DIRECTIONS » Go line by line through the entries below and copy those containing the string "chunks".

SOURCE DATA »
=== Section Start ===
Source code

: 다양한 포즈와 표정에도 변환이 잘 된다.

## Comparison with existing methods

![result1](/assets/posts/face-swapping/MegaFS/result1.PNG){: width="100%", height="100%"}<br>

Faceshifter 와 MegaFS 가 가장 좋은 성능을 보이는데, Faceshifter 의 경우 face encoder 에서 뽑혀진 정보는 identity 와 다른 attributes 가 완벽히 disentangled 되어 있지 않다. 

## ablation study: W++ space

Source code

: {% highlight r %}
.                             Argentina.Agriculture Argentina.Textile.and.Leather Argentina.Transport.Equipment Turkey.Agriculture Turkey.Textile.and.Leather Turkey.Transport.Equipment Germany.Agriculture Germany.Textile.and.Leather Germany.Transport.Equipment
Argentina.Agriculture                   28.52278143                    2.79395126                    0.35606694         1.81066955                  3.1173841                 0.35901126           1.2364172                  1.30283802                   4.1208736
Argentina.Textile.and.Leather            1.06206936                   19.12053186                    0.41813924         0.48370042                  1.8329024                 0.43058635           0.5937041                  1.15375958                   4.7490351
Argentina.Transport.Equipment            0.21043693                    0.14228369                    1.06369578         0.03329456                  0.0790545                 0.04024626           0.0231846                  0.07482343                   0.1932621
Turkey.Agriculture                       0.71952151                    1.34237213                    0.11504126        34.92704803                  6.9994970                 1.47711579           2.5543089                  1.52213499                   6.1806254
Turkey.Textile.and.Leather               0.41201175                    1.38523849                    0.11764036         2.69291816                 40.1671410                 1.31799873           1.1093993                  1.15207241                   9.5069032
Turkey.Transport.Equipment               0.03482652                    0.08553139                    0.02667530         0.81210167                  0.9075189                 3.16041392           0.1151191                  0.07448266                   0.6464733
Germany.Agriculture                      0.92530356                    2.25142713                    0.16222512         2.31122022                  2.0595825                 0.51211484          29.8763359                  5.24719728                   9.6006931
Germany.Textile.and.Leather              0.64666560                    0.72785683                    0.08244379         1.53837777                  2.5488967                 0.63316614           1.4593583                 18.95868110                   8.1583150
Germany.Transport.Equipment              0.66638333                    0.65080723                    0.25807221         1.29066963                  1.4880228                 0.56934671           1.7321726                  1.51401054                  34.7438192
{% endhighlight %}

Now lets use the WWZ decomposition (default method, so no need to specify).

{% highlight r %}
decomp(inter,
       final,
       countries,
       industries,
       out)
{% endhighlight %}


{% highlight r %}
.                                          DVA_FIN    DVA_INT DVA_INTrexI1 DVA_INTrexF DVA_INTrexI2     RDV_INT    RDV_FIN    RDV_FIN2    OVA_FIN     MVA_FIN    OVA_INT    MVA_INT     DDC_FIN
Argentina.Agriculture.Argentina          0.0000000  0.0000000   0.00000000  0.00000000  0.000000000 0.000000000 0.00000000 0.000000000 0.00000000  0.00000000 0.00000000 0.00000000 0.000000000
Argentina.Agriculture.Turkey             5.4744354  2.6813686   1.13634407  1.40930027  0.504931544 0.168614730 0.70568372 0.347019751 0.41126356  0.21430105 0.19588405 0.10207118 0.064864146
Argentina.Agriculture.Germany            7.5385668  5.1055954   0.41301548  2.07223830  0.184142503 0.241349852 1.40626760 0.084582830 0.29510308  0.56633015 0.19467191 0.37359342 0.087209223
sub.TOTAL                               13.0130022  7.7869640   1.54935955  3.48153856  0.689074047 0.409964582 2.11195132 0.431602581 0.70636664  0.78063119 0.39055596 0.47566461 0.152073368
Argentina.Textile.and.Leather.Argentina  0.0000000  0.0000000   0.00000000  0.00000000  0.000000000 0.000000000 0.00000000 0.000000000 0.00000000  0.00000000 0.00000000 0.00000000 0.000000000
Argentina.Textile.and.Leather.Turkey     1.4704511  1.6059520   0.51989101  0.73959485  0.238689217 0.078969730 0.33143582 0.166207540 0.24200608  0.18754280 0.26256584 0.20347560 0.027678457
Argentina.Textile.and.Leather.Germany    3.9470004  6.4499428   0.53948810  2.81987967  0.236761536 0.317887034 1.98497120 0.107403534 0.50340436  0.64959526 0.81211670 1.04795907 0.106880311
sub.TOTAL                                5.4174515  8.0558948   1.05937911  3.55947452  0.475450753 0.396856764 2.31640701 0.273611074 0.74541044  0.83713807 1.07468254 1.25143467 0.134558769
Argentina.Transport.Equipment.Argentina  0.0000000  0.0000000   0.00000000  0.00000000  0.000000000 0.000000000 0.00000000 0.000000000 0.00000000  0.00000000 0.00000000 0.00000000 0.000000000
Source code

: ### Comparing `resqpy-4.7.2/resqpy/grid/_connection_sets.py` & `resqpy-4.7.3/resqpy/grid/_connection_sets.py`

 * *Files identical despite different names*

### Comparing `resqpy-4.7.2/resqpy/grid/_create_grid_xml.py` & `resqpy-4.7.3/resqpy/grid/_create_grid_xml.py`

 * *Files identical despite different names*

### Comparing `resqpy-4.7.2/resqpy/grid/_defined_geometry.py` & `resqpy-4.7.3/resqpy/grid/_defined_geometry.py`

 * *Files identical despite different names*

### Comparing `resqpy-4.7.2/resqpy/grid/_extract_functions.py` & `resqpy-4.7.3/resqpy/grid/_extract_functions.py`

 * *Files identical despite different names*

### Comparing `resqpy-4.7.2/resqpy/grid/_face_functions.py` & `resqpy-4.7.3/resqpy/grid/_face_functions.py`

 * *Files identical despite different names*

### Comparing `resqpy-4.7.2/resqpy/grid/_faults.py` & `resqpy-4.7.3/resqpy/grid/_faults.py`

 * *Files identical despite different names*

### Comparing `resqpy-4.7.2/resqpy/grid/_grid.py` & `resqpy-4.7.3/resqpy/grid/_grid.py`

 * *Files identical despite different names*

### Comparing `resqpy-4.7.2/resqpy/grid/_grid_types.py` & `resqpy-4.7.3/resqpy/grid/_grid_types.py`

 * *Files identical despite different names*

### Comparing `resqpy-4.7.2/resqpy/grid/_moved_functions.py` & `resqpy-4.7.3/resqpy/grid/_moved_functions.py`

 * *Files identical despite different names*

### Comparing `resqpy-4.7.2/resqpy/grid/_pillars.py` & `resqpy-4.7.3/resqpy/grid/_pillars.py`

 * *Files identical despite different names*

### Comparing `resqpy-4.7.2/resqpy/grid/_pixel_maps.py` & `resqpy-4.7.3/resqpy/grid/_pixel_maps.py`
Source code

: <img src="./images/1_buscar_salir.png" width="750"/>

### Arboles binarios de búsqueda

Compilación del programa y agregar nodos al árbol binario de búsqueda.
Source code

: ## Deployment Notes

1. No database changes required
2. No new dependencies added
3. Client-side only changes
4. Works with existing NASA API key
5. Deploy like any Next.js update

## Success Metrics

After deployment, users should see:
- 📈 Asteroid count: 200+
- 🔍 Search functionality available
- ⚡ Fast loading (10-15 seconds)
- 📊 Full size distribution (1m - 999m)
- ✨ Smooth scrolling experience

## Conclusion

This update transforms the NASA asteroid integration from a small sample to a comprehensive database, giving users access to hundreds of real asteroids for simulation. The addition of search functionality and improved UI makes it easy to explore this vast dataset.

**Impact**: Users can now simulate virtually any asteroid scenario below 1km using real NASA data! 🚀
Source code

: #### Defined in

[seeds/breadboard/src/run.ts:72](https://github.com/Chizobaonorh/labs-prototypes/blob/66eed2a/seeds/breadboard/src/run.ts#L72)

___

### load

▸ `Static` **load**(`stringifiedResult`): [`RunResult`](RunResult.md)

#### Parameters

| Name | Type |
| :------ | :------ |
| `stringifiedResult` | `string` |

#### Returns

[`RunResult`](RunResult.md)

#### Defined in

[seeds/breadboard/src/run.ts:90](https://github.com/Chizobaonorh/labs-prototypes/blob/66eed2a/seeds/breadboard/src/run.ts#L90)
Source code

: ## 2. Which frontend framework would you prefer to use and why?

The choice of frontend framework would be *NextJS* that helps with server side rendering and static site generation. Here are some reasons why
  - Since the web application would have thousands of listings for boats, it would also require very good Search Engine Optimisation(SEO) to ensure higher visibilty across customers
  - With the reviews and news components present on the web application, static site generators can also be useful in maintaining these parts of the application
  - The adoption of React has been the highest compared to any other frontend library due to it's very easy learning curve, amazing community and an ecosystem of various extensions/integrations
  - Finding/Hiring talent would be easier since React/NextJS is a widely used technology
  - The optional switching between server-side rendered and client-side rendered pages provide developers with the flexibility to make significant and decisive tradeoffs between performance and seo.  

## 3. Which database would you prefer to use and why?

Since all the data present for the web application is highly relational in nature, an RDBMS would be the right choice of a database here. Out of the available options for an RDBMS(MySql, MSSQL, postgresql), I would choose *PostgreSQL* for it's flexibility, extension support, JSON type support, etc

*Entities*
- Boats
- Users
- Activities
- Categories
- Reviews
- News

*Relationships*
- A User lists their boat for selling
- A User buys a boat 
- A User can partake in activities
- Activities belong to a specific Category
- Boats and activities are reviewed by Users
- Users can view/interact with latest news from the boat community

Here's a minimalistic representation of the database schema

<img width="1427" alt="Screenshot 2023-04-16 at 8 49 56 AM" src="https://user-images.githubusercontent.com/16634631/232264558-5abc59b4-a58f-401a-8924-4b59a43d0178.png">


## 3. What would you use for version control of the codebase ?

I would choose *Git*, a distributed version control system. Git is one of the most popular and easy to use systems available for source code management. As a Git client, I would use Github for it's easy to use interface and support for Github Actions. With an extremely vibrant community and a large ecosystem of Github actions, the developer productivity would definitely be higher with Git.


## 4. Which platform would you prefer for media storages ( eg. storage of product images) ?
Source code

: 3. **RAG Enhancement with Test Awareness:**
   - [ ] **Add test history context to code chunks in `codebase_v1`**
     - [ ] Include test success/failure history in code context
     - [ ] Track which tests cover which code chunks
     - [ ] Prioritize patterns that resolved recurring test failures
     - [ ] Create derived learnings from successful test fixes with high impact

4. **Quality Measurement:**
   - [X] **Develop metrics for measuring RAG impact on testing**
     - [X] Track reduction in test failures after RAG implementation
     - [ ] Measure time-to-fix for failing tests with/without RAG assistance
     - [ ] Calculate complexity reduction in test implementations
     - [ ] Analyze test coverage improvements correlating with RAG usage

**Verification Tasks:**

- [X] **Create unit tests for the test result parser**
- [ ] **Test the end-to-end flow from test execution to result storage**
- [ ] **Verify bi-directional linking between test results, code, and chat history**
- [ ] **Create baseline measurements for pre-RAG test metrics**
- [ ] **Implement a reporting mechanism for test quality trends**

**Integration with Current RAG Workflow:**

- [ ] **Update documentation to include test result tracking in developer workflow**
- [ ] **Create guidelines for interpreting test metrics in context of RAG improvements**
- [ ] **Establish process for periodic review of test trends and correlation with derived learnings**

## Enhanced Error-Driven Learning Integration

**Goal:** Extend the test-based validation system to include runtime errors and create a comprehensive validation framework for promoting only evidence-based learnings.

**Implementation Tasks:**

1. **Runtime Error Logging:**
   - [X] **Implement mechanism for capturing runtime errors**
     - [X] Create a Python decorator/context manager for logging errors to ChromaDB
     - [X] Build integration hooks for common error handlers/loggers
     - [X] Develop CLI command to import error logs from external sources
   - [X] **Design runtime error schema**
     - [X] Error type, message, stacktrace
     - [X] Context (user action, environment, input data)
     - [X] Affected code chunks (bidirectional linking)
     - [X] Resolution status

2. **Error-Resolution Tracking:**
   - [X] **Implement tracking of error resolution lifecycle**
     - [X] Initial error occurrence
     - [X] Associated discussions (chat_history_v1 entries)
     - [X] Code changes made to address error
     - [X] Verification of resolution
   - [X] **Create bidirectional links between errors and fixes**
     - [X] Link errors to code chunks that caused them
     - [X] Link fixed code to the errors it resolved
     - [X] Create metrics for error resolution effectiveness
=== Section End ===
TASK RESPONSE »
   - [ ] **Add test history context to code chunks in `codebase_v1`**
     - [ ] Track which tests cover which code chunks
     - [X] Affected code chunks (bidirectional linking)
     - [X] Link errors to code chunks that caused them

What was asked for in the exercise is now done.